Pastel de chucho (English: Stingray pie; see "chucho") is a delicacy made of stingrays, common in Eastern Venezuela and Margarita. The creole dish is described as "gourmet".

The dish is traditional food in the South American country of Venezuela, and a very common dish in Eastern coastal areas. Its popularity may be attributed to how it is both sweet and salty, its famous gourmet flavoring. The pie looks, and is constructed, like a lasagna.

==Preparation==
The pie is made from stingray/manta ray and plantains. However, in areas where it isn't easy to find rays, Venezuelans will use a different kind of flat fish to create the dish, like dogfish or small sharks (like the Mexican pan de cazón). The dish often also contains various vegetables and spices, cheese, and molasses.

The ray or fish is shredded to make the pie, giving it a distinct texture. The ingredients are fried to make the pie.

==History==
Though having a strong local tradition and identity, the dish has only been in existence since the 1980s.
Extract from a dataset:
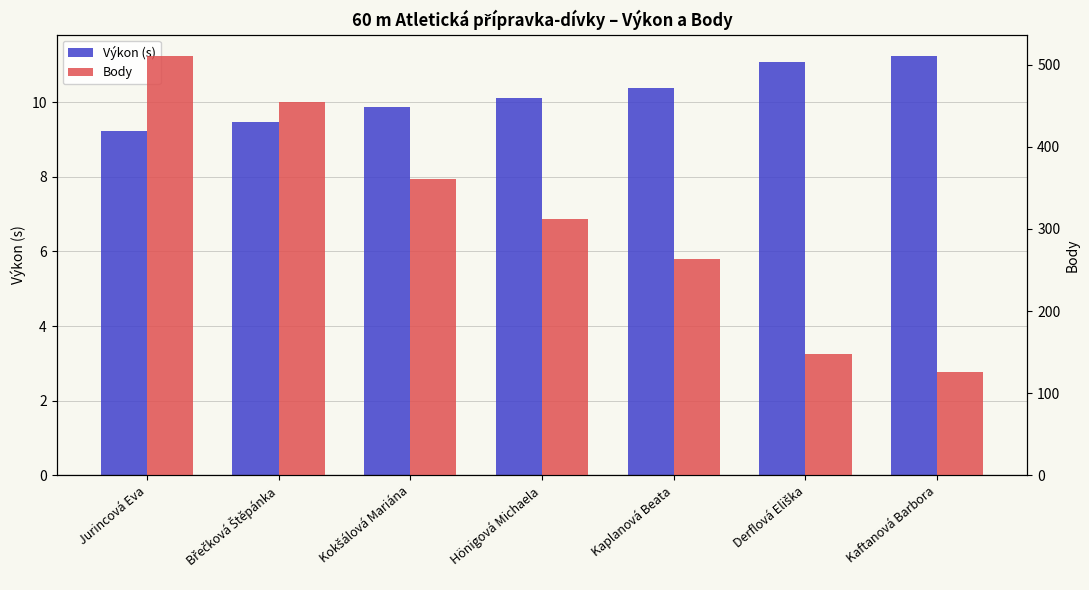

What is the value of the Body bar at the 6th from the left?

148.0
Also, whilst common all year round it is typically an Easter or Lent meal.

A chef famous for making the dish is Rubén Santiago.

In 2011 a short animated film was released, called Hoy no se hace pastel de chucho (English: No Stingray Pie for Dinner Tonight). The film focuses on an ecological message encouraging the people of Margarita and Nueva Esparta to stop hunting stingrays for food.

There are usually stingray pies at the Margarita Gastronomy Festival, and in 2013 the festival organised an attempt to cook the largest ever pie; this was denounced by environmentalist groups.